Özellikle, ankete katılanların %93’ü (Avustralya’daki sonuçlarla tutarlı olarak) kuruluşlarının sürdürülebilirlik hedeflerine ulaşmada BT’nin merkezi bir rol oynayacağını kabul etti.
“Şu anda BT küresel emisyonların yaklaşık %4’üne katkıda bulunuyor ve bu çok da önemli görünmeyebilir. Ancak etkisinin hızla artması ve kısmen yapay zekanın yükselişine bağlı olarak birkaç yıl içinde toplam emisyonların %14 ila 20’sine ulaşması bekleniyor. Bu, BT’nin çevresel ayak izini azaltmak için hemen harekete geçmemizi kritik hale getiriyor.”

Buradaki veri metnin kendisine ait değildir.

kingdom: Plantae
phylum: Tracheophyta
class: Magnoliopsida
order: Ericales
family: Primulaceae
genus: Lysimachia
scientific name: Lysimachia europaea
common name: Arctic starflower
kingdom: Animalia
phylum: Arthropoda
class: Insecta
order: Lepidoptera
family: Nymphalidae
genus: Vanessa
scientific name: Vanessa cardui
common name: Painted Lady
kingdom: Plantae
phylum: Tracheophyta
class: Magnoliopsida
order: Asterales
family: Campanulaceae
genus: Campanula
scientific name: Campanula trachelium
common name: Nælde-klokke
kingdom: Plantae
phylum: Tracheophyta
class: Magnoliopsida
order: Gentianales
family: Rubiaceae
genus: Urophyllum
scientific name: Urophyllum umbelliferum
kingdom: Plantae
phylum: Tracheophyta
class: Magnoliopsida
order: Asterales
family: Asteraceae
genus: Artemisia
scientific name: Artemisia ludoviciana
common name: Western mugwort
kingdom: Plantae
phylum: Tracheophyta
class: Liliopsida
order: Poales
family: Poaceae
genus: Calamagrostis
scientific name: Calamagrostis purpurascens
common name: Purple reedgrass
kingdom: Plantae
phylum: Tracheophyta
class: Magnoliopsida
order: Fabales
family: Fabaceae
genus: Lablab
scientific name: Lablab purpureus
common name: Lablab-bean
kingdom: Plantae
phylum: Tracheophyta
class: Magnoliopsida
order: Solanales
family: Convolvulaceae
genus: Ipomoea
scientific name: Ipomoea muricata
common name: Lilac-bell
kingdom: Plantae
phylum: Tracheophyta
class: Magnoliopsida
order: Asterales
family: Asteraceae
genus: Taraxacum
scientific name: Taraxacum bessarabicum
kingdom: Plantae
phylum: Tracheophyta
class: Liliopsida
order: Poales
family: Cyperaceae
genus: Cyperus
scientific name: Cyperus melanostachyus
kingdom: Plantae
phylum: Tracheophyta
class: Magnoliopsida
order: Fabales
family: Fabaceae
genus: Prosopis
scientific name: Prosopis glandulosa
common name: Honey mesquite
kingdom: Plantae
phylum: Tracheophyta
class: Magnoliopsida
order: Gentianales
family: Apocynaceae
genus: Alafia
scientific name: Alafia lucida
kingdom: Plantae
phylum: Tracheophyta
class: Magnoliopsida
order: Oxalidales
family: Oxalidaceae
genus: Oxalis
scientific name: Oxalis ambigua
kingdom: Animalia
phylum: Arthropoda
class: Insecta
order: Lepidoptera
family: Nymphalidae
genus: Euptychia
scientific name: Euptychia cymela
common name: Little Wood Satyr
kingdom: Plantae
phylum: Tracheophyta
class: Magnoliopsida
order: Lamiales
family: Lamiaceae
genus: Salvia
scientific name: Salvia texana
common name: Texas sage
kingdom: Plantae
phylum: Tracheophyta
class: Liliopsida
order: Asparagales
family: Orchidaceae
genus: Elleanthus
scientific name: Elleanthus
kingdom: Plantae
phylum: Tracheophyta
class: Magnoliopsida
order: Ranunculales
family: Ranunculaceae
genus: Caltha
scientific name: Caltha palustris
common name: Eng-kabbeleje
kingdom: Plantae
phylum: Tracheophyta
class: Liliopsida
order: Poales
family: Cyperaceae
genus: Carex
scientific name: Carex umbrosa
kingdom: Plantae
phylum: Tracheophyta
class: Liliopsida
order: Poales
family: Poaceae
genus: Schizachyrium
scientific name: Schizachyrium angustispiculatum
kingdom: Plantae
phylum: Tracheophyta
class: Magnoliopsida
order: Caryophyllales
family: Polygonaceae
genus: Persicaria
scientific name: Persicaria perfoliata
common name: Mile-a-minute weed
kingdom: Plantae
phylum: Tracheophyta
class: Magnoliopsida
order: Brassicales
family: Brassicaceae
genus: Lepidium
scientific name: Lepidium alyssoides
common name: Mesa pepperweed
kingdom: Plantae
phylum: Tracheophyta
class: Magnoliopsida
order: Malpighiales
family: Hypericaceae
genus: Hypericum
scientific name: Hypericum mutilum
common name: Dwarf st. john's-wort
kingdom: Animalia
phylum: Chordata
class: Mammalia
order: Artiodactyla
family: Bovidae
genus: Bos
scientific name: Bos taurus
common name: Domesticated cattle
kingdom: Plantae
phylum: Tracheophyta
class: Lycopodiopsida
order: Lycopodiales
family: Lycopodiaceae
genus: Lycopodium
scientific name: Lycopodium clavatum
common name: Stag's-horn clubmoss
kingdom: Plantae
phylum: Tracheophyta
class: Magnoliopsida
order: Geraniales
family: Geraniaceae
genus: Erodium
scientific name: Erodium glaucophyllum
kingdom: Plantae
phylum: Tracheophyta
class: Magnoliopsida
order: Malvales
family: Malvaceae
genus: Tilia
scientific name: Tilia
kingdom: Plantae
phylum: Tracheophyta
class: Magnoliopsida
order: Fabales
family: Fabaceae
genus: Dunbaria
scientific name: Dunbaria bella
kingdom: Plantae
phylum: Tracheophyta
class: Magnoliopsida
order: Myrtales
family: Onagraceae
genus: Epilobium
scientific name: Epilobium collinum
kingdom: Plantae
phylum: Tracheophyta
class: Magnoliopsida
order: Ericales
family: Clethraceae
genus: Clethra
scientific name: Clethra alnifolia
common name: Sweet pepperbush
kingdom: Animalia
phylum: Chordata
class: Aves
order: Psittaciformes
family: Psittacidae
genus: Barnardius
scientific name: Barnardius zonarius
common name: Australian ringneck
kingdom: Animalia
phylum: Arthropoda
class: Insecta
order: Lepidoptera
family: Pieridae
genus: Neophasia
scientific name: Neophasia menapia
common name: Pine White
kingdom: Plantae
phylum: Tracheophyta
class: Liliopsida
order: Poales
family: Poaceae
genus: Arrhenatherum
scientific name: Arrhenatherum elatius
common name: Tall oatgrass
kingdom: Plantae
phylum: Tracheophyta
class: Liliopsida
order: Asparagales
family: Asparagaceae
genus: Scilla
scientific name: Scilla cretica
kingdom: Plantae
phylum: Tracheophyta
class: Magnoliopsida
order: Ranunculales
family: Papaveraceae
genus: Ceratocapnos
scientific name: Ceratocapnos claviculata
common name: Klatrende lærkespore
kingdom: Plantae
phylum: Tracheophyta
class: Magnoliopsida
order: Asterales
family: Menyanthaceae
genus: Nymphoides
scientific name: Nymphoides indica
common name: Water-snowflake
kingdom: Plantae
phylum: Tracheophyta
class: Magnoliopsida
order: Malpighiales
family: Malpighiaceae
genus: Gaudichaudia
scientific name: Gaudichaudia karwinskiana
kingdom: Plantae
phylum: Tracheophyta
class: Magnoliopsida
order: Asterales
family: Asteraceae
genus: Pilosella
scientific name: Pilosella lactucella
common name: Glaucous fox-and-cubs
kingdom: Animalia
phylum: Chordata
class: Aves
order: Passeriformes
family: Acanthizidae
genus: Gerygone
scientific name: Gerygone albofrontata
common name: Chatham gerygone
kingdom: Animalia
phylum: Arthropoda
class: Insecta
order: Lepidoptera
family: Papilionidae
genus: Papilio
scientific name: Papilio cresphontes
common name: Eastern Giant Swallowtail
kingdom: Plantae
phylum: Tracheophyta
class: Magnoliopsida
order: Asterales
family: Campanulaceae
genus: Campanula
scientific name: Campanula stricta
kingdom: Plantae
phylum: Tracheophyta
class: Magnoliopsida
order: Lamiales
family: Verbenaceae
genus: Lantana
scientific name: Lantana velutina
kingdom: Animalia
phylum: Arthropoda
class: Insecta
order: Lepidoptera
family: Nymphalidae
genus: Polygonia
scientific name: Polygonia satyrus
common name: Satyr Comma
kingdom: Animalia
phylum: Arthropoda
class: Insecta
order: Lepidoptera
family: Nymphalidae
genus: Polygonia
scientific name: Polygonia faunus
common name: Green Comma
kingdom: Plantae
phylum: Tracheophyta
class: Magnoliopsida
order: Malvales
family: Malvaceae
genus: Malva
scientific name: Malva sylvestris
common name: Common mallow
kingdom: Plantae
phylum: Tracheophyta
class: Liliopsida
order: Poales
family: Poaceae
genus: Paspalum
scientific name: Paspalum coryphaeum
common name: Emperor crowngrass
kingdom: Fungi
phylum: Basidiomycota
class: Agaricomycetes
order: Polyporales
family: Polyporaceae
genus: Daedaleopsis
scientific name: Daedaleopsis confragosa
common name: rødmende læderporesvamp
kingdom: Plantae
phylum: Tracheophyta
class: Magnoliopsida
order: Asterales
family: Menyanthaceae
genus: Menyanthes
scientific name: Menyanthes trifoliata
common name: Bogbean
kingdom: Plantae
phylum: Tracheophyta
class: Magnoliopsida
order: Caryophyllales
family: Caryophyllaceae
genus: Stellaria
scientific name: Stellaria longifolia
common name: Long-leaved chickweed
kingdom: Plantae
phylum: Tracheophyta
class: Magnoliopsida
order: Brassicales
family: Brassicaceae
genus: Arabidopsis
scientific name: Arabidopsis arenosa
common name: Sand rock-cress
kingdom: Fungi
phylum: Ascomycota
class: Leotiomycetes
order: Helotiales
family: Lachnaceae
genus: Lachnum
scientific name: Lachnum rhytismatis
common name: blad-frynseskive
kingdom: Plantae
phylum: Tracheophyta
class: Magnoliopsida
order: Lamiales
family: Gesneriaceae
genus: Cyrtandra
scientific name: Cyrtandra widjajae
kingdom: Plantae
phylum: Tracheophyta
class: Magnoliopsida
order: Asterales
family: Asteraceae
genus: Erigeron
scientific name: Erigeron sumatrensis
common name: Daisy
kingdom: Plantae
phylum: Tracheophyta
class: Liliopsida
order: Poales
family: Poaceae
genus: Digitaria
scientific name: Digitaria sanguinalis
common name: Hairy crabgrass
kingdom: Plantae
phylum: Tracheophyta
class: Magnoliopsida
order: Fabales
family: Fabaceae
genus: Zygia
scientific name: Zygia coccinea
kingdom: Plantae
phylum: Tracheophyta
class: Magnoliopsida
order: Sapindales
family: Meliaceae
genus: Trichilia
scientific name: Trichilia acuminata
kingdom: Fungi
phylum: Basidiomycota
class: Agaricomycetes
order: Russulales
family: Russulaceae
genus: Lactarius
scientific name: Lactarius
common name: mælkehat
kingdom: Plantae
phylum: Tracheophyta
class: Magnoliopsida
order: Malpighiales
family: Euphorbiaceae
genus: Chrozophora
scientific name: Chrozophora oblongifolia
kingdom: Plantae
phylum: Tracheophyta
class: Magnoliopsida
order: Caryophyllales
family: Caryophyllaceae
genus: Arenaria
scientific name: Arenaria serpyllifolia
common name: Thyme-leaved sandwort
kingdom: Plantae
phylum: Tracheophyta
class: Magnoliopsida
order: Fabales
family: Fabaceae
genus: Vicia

‘Toplantı Odası Stratejistleri’
Logicalis CIO Raporu, CIO’nun BT denetçisinden stratejik toplantı odası oyuncusuna doğru evrimini ortaya koyuyor. Günümüzün CIO’ları, yapay zeka ve IoT’nin hem fırsatlar hem de riskler getirdiği, siber güvenliğin sürekli dikkat gerektirdiği ve düzenleyici baskıların sürdürülebilir uygulamaları zorladığı karmaşık bir ortamla karşı karşıyadır.
Bailkoski, “Bu istatistikler bir şeyin altını çiziyor: CIO’ların sürekli büyüyen bir yapılacaklar listesi var” diyor. “Önemli olan önceliklendirmedir; değeri yönlendiren ve CEO’nun ve yönetim kurulunun hedeflerini destekleyen şeylere odaklanmak.”
Yenilik, dayanıklılık ve çeviklik dengesiyle CIO’lar, temel yönetim kurulu stratejistleri olarak masadaki yerlerini güvence altına alıyor; Logicalis verileri, yıllar süren BT dönüşümünden ortaya çıkan bir rolün ortaya çıktığını gösteriyor.